The European Commission has presented a new support package worth €500 million for European farmers. One main element is the voluntary reduction on milk production.
Most of the money goes to the dairy and pig meat sector which have been in a crisis for some time. The announcement comes in addition to an earlier package, also for €500 million, that was presented last year, and a range of other measures, such as the activation of a clause (Article 222) permitting voluntary agreements among milk producers on planning milk production.
The measures were presented to the July-session of the Council of EU Agriculture Ministers by Vice-President Jyrki Katainen, replacing Commissioner for Agriculture and Rural Development Phil Hogan who was taken ill and is in hospital. The package contains three main elements:
• An EU-wide scheme to incentivize a voluntary reduction in milk production (€150 million) in order to achieve a correction on the supply side of the dairy market.

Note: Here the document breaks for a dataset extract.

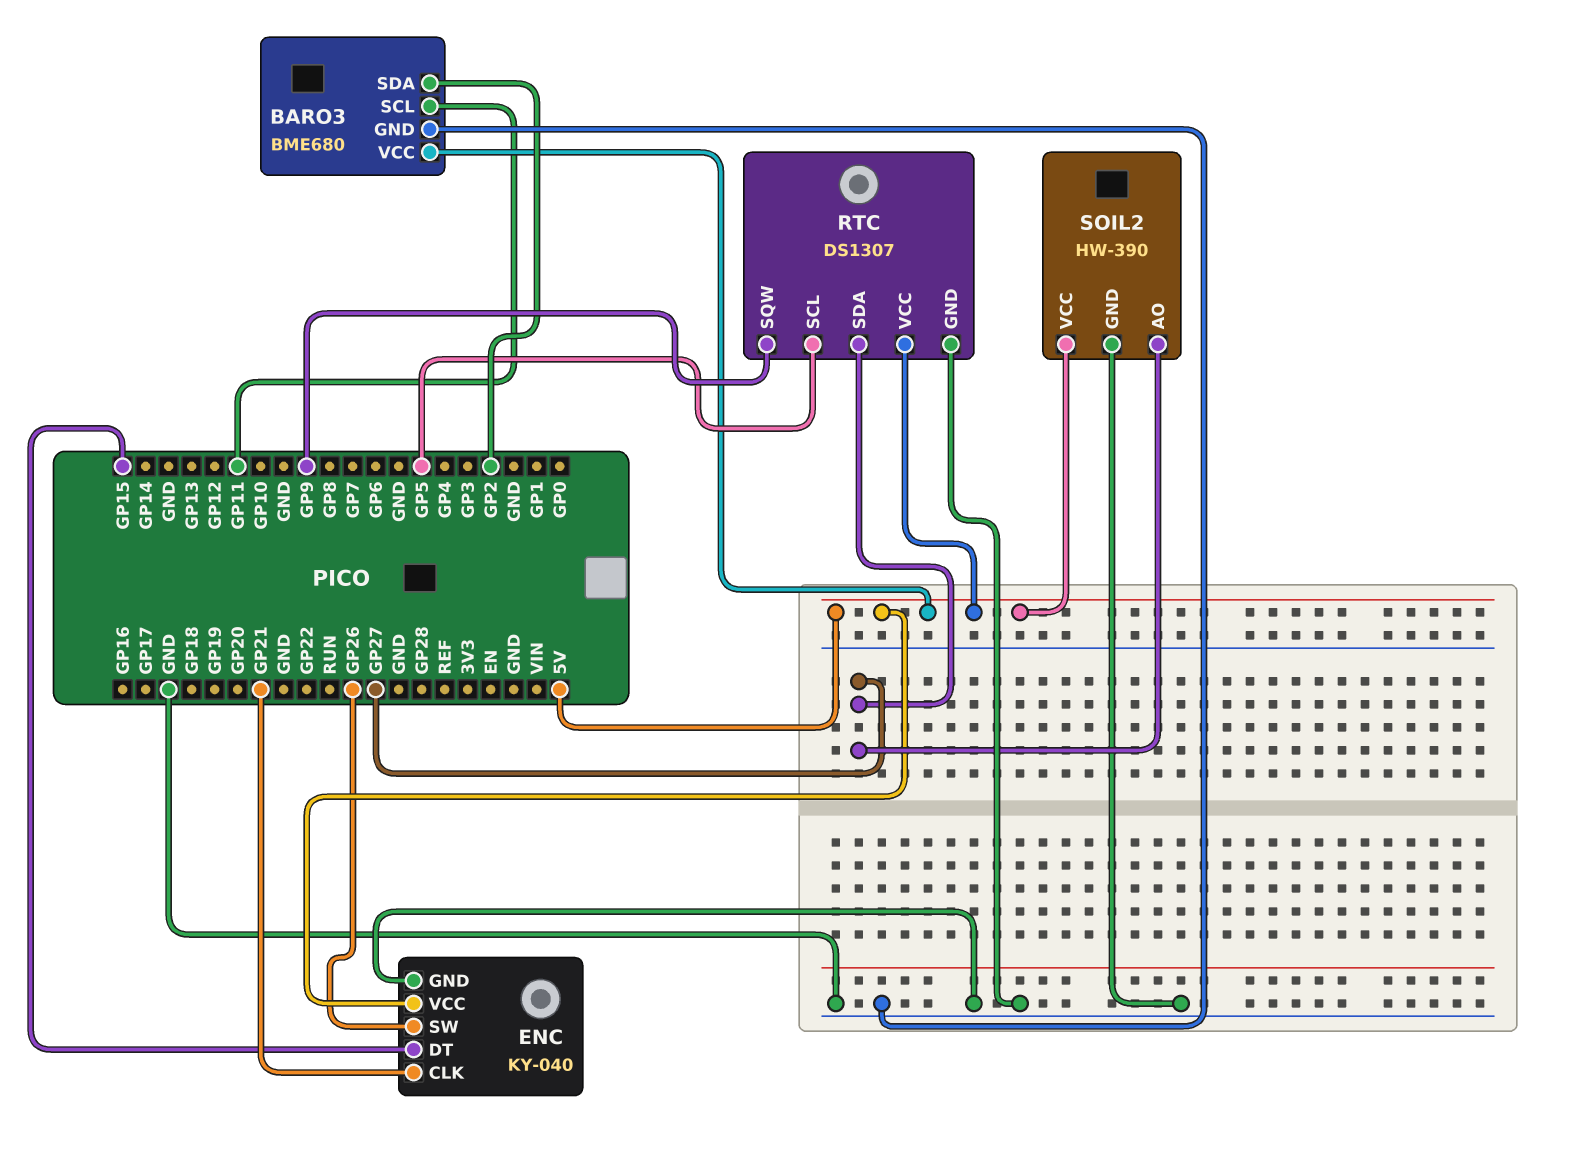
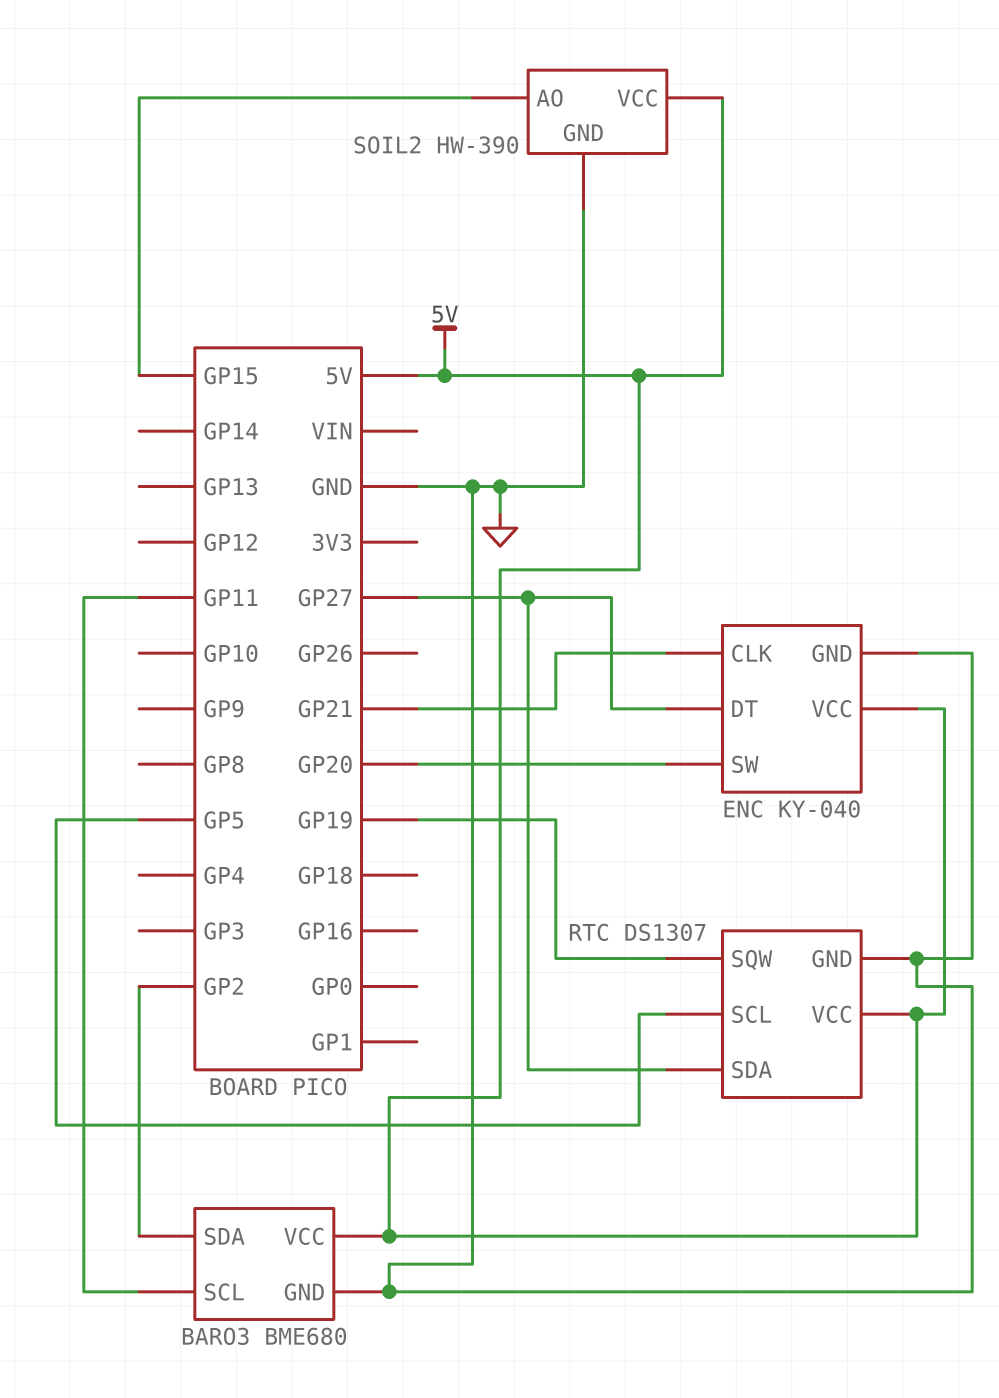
ENC pin DT: GP15 -> GP27
ENC pin SW: GP26 -> GP20
RTC pin SQW: GP9 -> GP19
SOIL2 pin AO: GP27 -> GP15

This scheme will operate at EU level so that farmers across the Union have access to it under the same conditions.
• Conditional adjustment aid at Member State level (€350 million that Member States will be allowed to match with national funds, thus potentially doubling the level of support being provided to farmers). With the prolonged crisis showing that some farmers maintain or even increase production in order to maintain cash flow, the Commission intends to provide new funds which can be linked to specific commitments while contributing to secure market stability.
• A range of technical measures to provide flexibility, cash-flow relief through an increase of the advances for support payments and reinforcement of the safety net instruments by prolonging intervention and private storage aid for Skimmed Milk Powder and cheese beyond the end of September. Member States providing voluntary coupled support to the dairy sector (often per cow) will also be granted the possibility to derogate from the obligation to maintain the size of the herd in 2017.

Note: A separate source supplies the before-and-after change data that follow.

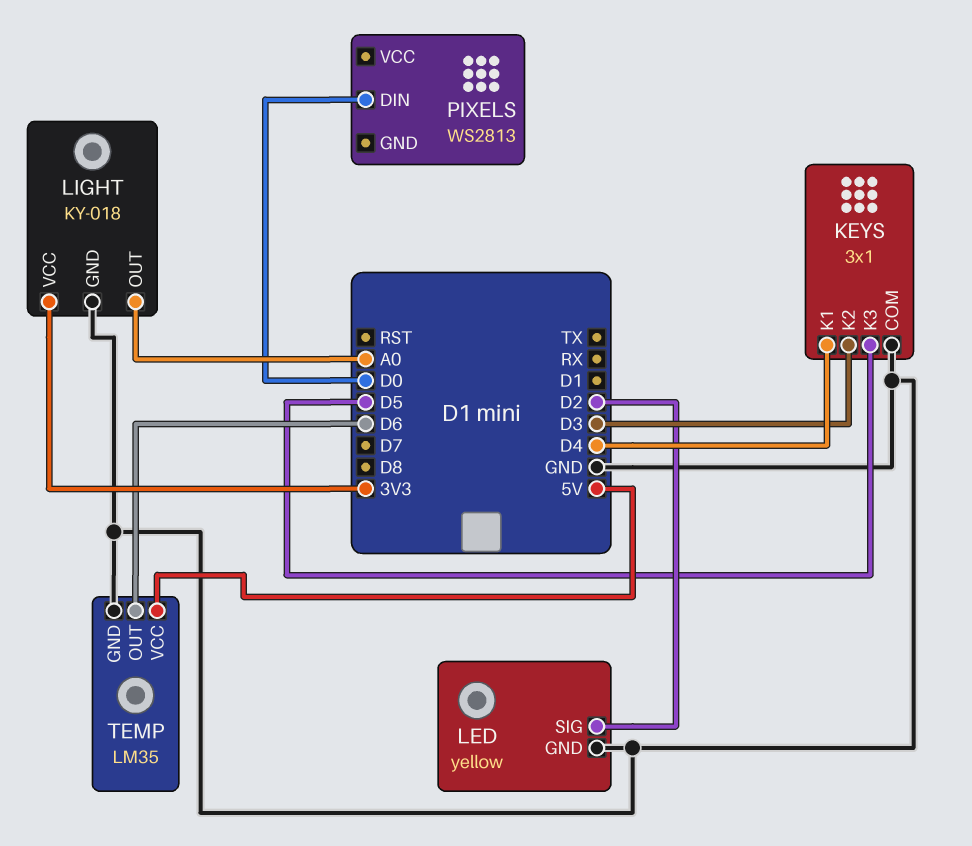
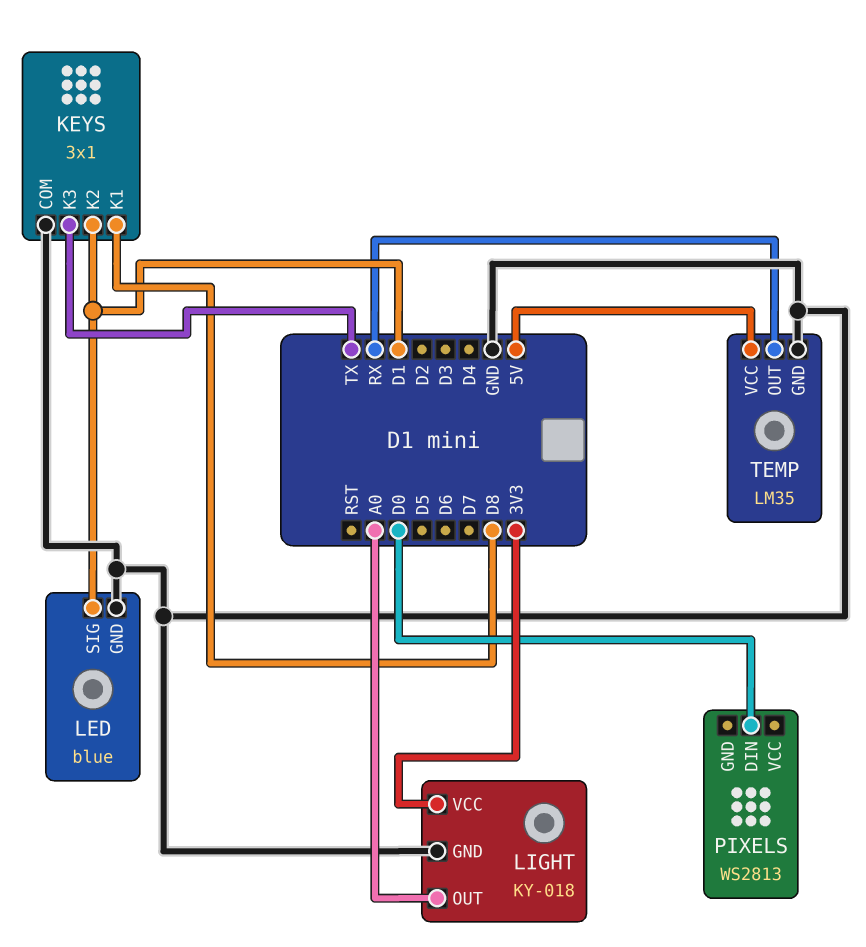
KEYS pin K1: D4 -> D8
KEYS pin K2: D3 -> D1
KEYS pin K3: D5 -> TX
LED: yellow -> blue
LED pin SIG: D2 -> D1
TEMP pin OUT: D6 -> RX

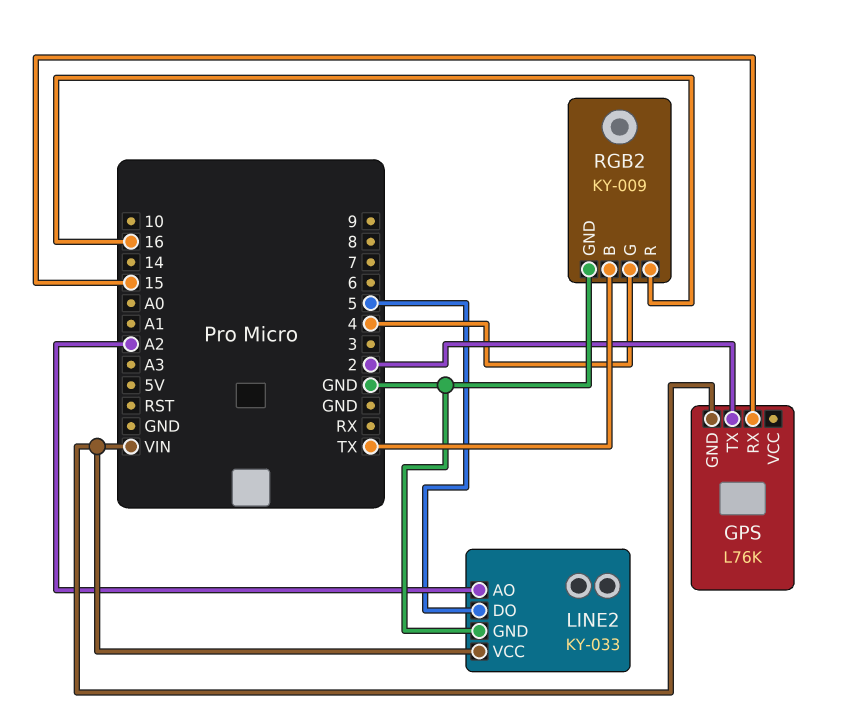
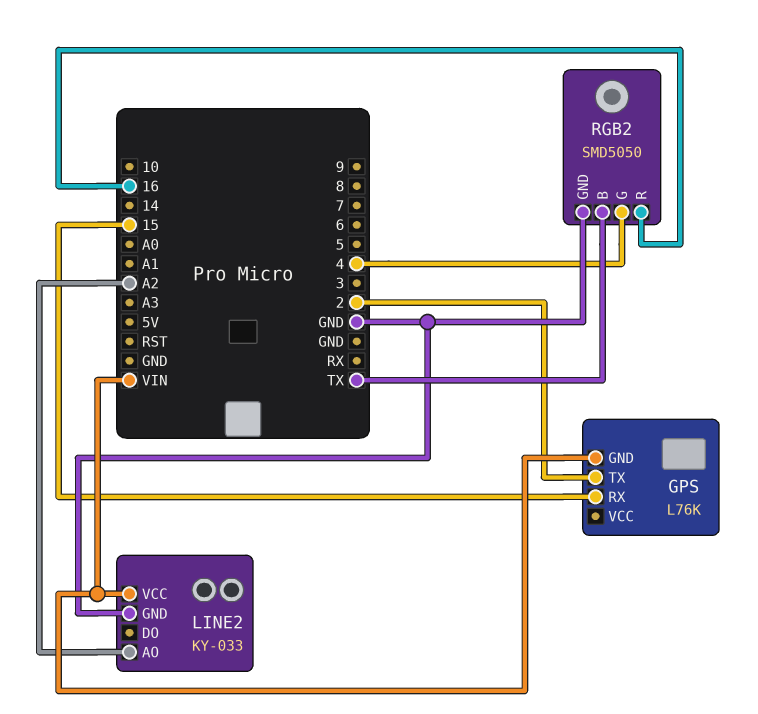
LINE2 pin DO: 5 -> none
RGB2: KY-009 -> SMD5050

Of the aid at Member State level, Germany will receive €58 million, France almost €50 million while the UK is the third beneficiary with €30.2 million. Of the smaller countries, the Netherlands will be allocated €23 million, the same amount as Poland, while Lithuania receives €13.3 million. The financial grant available to each Member State takes into account the main features of its sector including production, market prices and the weight of small farmers, the Commission explains.
Commissioner Katainen told the ministers that the market situation remains difficult. The main reasons are the continuing impact of the Russian ban on EU agricultural products, weakening demand in a number of key markets, notably China, a global oversupply of milk with increased production recorded in all the major producing regions as well as very hot and dry conditions in certain EU-countries affecting crops such as maize and other fodder. ‘’The Commission already took a range of measures but wants to add a new comprehensive package of measures which we believe are the most appropriate and which will have the greatest effect in supporting producers’’, Katainen said.

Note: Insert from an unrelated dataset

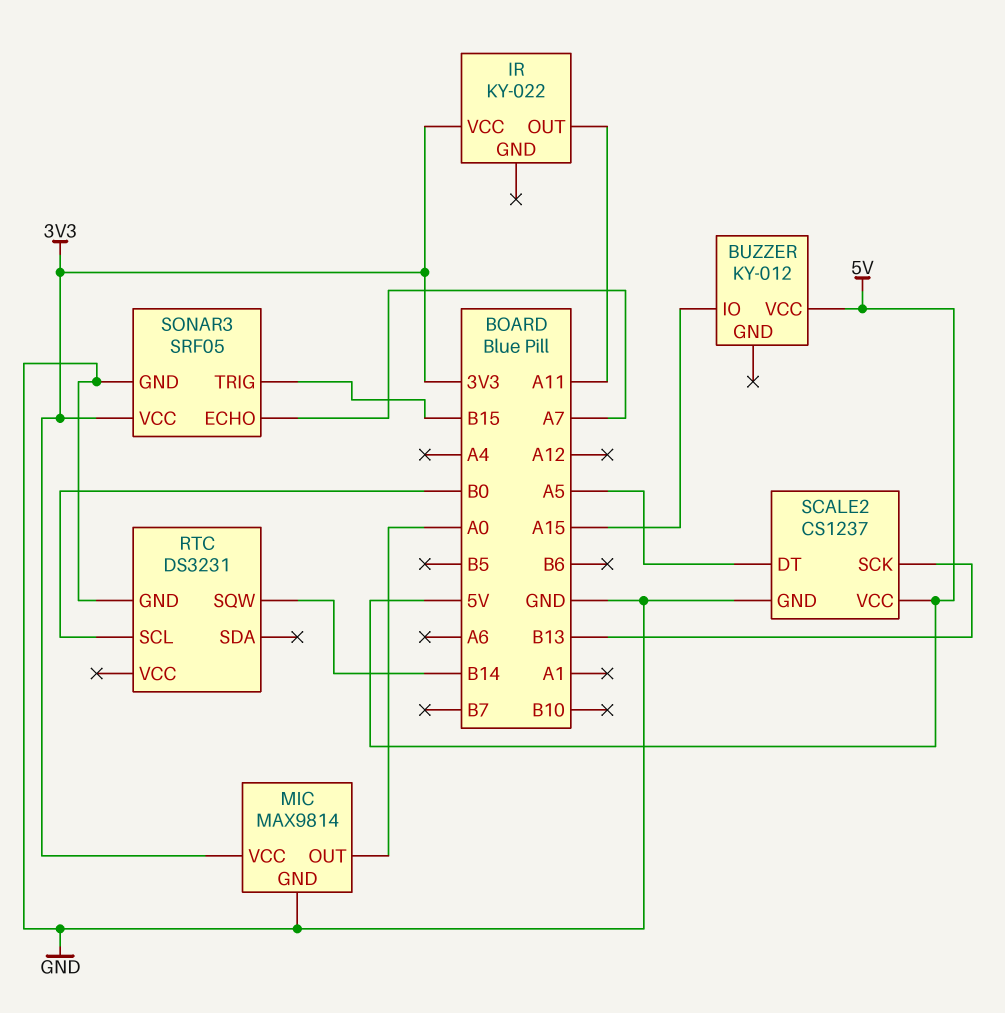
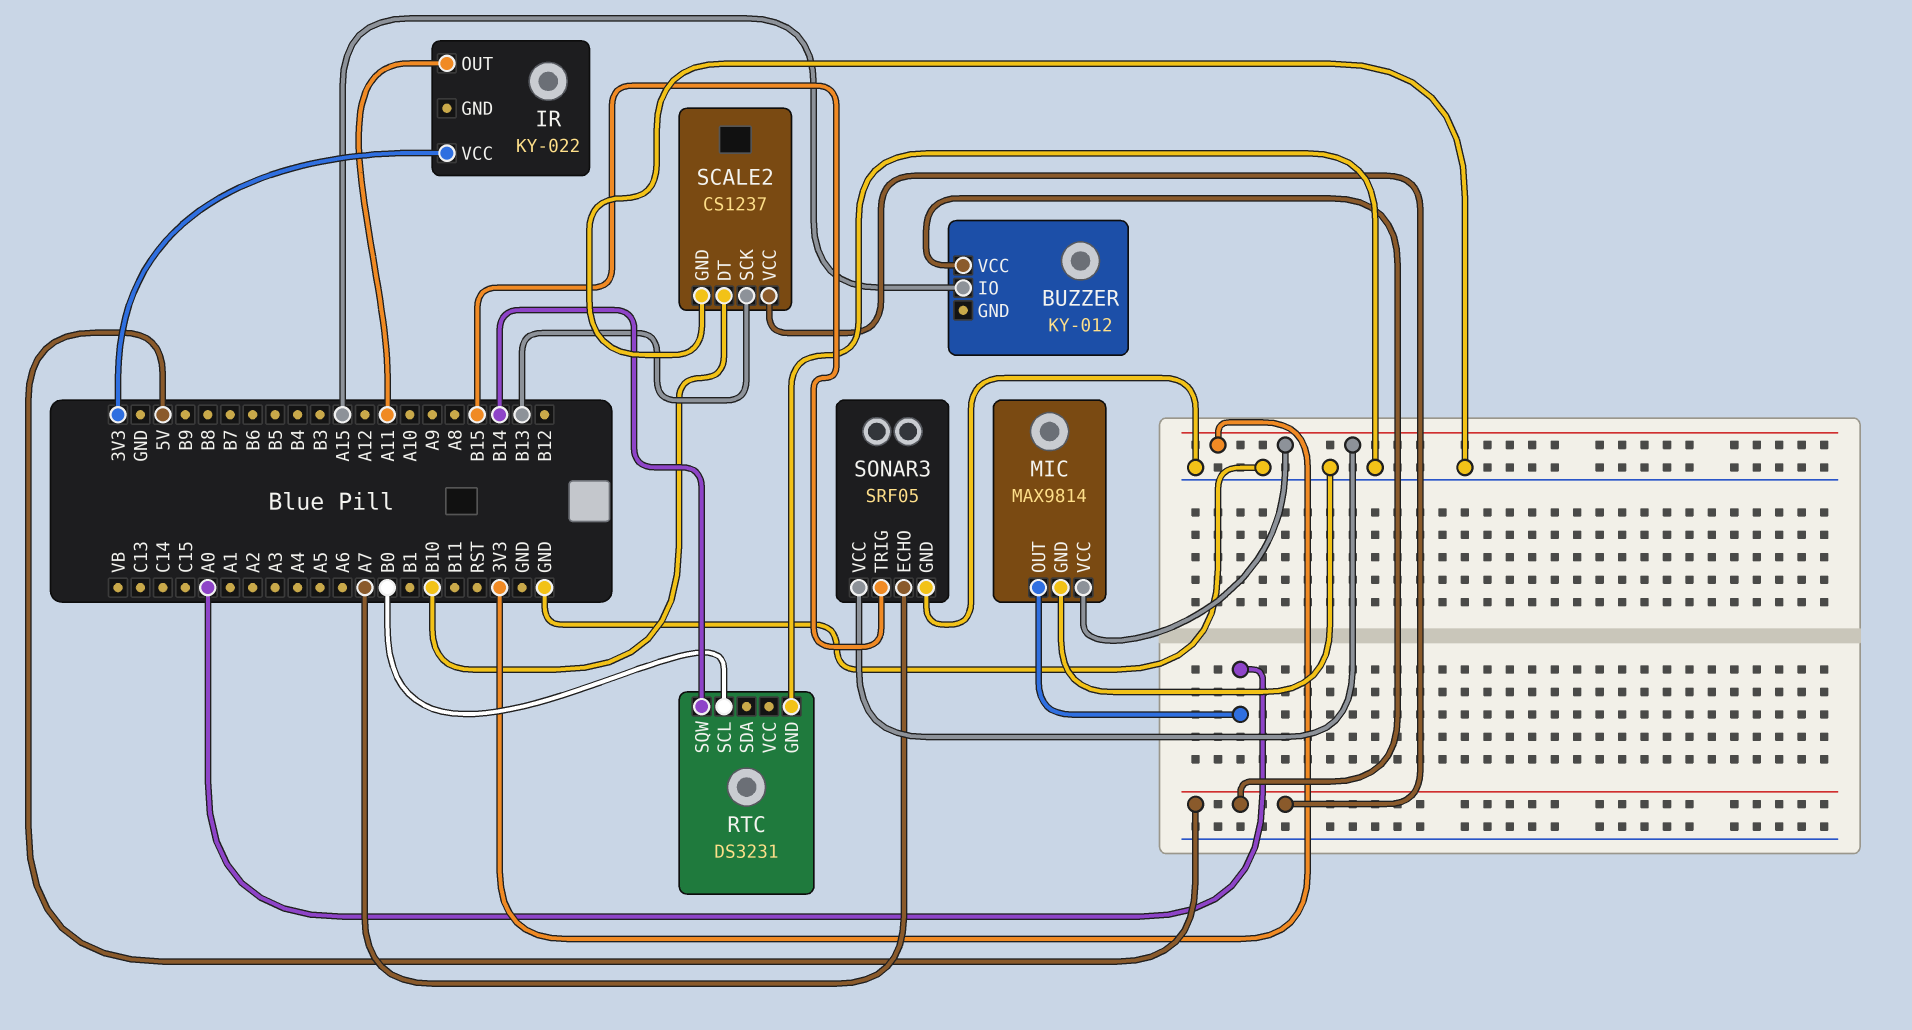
SCALE2 pin DT: A5 -> B10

In addition to the main technical and support measures, the Commission will make additional funding available for the promotion of dairy products and pig meat. Brussels will also organise a series of missions to third countries to open new markets as well as establish a new, dedicated High Level Group to focus on a number of specific and clearly defined issues including credit for farmers, and financial and risk hedging instruments such as futures markets for agricultural products. The package will also address a number of wider societal issues such as addressing the nutritional needs of specific vulnerable groups, particularly in view of the current refugee crisis. ‘’In this extraordinary time of multiple crises, it is more important than ever to make the most of our limited resources. We are proposing to help our farmers by stabilising prices, and address the nutritional needs of the most vulnerable refugees in terms of products such as milk.’’
At the occasion, the Commission presented a recent analysis of the dairy market, signaling a significant deterioration in average farm gate milk prices over the past eighteen months, with prices falling from the exceptionally high levels of 40.21 cents per kilogram in December 2013 to the most recent figures of 29.66 cents per kilogram in July. For the period from June 2014 to June 2015, the average price for raw milk across the EU fell by 20%. Global demand for milk and milk products has generally deteriorated throughout 2014 and in the first months of 2015, notably as a result of the loss of the Russian market, the first destination of EU dairy exports, and the slowdown in imports from China, the main world importer. At the same time, milk production expanded globally. However, the 2015 oversupply on the world market is not primarily driven by European farmers, the analyses says. In the first half of 2015, European milk production increased by only 0.8%, while, in the same period, milk production increased by 1.6% in the US. Increases were also registered in New Zealand (+ 0.9%) and Australia (+ 2.5%). However, prospects for the medium and long-term remain positive, as borne out by all international observers.
The package comes at a time when milk production in some EU countries seems to level off while others maintain the high production level of earlier this year. In France, production of cow milk in May was almost 2% lower than in the same month last year. The agricultural service FranceAgriMer adds first indications show a similar decline in June. In the United Kingdom, it has been reported that milk production over the last two weeks of June was a mere 10% less than a year earlier, which the levy board AHDB Dairy attributes to bad grass quality and the fact that many farmers don’t want to give their herd extra feed in order to save costs. However, dairy farmers in the Netherlands in April produced almost 11% more milk than in the same month in 2015 while in Ireland production in that month was over 14% higher on an annual basis.